Data to examine:
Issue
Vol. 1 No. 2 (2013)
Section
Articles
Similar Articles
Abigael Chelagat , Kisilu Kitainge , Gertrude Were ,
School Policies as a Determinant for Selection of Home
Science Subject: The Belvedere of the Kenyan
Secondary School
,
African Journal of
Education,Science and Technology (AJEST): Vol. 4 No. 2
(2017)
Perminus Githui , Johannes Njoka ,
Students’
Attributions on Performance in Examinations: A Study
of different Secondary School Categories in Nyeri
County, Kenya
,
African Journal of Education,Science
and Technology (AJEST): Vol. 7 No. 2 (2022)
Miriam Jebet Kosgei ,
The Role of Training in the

Description of the task:
Format the data above as a Markdown table with two columns, No. and Line, giving each non-blank line its own numbered row.

Task answer:
| No. | Line |
|---|---|
| 1 | Issue |
| 2 | Vol. 1 No. 2 (2013) |
| 3 | Section |
| 4 | Articles |
| 5 | Similar Articles |
| 6 | Abigael Chelagat , Kisilu Kitainge , Gertrude Were , |
| 7 | School Policies as a Determinant for Selection of Home |
| 8 | Science Subject: The Belvedere of the Kenyan |
| 9 | Secondary School |
| 10 | , |
| 11 | African Journal of |
| 12 | Education,Science and Technology (AJEST): Vol. 4 No. 2 |
| 13 | (2017) |
| 14 | Perminus Githui , Johannes Njoka , |
| 15 | Students’ |
| 16 | Attributions on Performance in Examinations: A Study |
| 17 | of different Secondary School Categories in Nyeri |
| 18 | County, Kenya |
| 19 | , |
| 20 | African Journal of Education,Science |
| 21 | and Technology (AJEST): Vol. 7 No. 2 (2022) |
| 22 | Miriam Jebet Kosgei , |
| 23 | The Role of Training in the |